Last month U.S. Attorney General William Barr gave a speech at an awards presentation for law enforcement and he ignited a firestorm.
He told the crowd, which included lots of federal alphabet agencies and almost every national law enforcement association, that if communities don't support and respect law enforcement they "could lose police protection." After which the mainstream media, Facebook, Twitter, and a bunch of liberal groups lost their minds.
They interpreted Barr's statement that he was saying if Black Lives Matter and other minority activists keep protesting police, then police protection will be withdrawn.
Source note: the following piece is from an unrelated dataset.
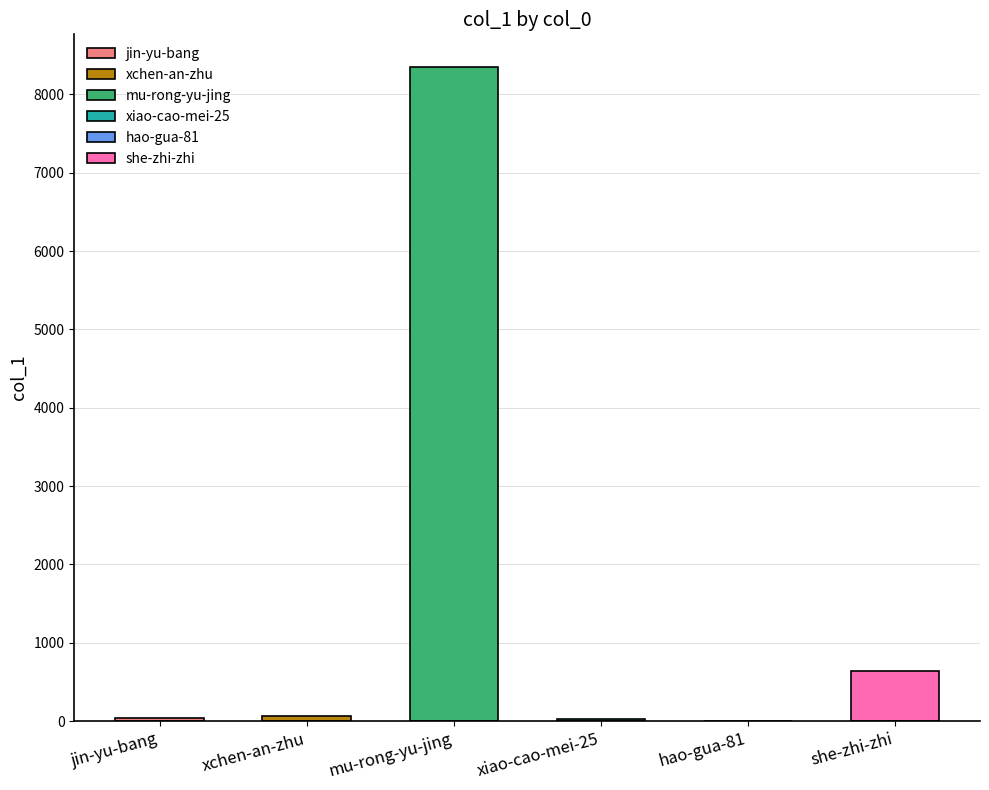

What is the smallest value displayed?

3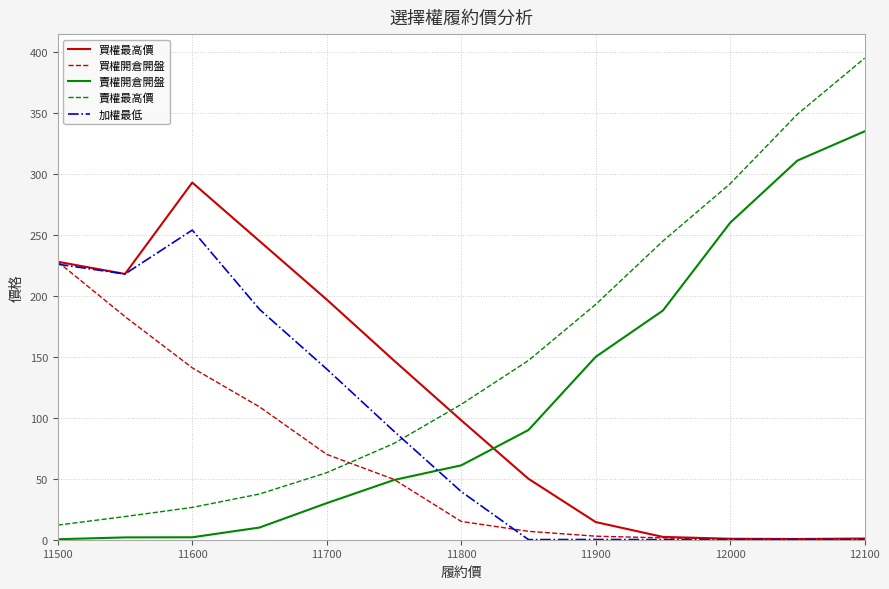

How many intersections are there between 買權最高價 and 賣權最高價?

1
They saw Barr's statement as an attempt to intimidate people of color from protesting police "abuse" for fear of losing all police protection. "When it comes to communities of color, (Barr) sees justice and equal protection under the law as subject to conditions," Jeb Fain of liberal super PAC American Bridge told Huffington Post.
Barr, like every member of the Trump administration, is constantly being accused of being a racist and of sounding dog whistles in his speeches that are meant to attract the attention and loyalty of white supremacists. Which accounts for the knee-jerk reaction of so many liberals to this low-key speech about the need for Americans to show more respect for the sacrifice and service of law enforcement officers.
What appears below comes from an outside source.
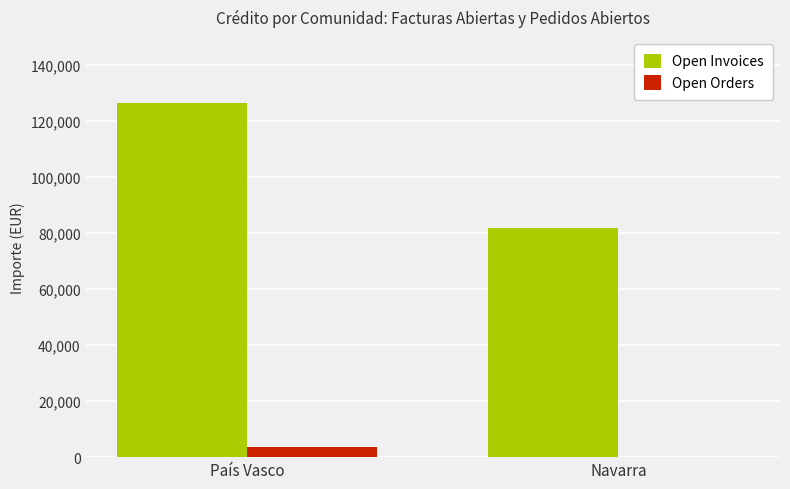

What is the difference between the Open Invoices values at País Vasco and Navarra?

44651.2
The attorney general's speech was characterized in the mainstream press as telling minority activists to shut up about police or the police will stop responding to calls in minority neighborhoods. But what Barr was really doing was sounding an alarm about a growing American crisis.
Officers are leaving the job for retirement or other careers faster than they can be replaced. We are running out of police and part of the reason is the disrespect and contempt people are showing toward officers.
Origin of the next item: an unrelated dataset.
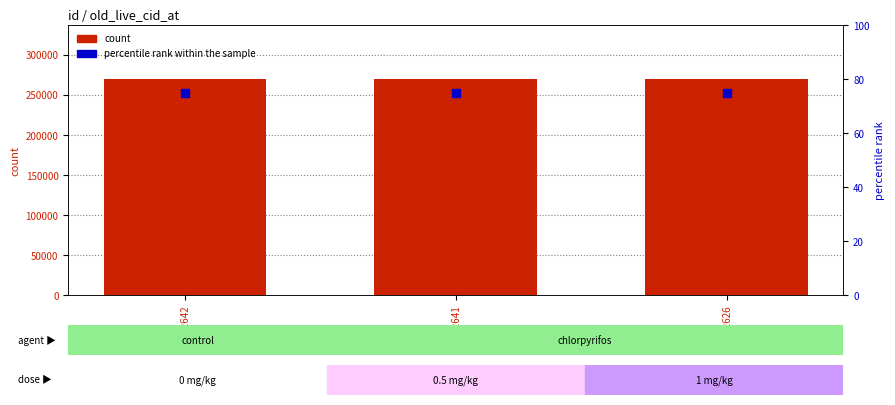

What is the total value across all series at 172641?

269985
The crisis is, of course, not entirely caused by anti-police sentiment. Low unemployment and better salaries in the private sector are the primary factor in the nationwide shortage of officers. But anti-police sentiment is not helping.
Police have always been disparaged by criminals. But in the past, even they would not have taken it to the extremes of some people today. The reason is that in the past if you threw a bucket of water on a police officer doing his job, you would have been arrested and not gently. Today, officers have buckets of water thrown on them and they walk away with no response. Officers are so confused now as to what they can and can't do that the NYPD had to explain to its officers that it is OK to arrest people who assault them.
The water attacks are disgusting. What happened in Sacramento last summer is heinous. A 26-year-old officer named Tara O'Sullivan responded to a domestic violence call and was trying to help the victim when she was ambushed and mortally wounded. While a tactical team braved rifle fire in a desperate attempt to reach Officer O'Sullivan, officers working the perimeter were heckled by people in the neighborhood. One woman even yelled, "Whatever officer getting shot need to be." Tara O'Sullivan, 26, was bleeding out in the backyard of the domestic violence victim she had just tried to help when that woman said she deserved to die.
This is the kind of disrespect and abuse that AG Barr was referencing in his December speech. It's the kind of disrespect that is accelerating the police hiring crisis. The shortage of officers means that communities are losing their police protection, which is what Barr said.
Today only the most dedicated men and women really want to be cops. Which is great. We want passionate officers. But there are not enough of those people to fill the ranks, so agencies are lowering standards to bring in people who should not be police. Which is bad.
Even after lowering the hiring standards, many agencies can't fill their ranks. In some cities it's common for detectives and other plainclothes personnel to be sent out in uniform on patrol. In some jurisdictions it's not unusual for patrol units to field 50% of their allocated officers because they just don't have enough people to do the job.
Two weeks after his December speech, an op-ed article from AG Barr appeared in the New York Post. He used this article to clarify what he meant about communities losing police protection during his earlier speech. He talked about the hazards of the profession, the frustration of "social justice" prosecutors exposing police and the public to unnecessary danger by releasing violent criminals on the street, and he talked about the contempt the public is showing for police and its effect on law enforcement morale.
He also spelled out exactly what de-policing means for all of the American people. "Without a serious focus on officer retention and recruitment, including a renewed appreciation for our men and women in blue, there won't be enough police officers to protect us," he wrote.
And that is actually happening in America today. The crime rate is climbing, especially the murder rate, and the blue line is thinning. De-policing does not bode well for any of our communities.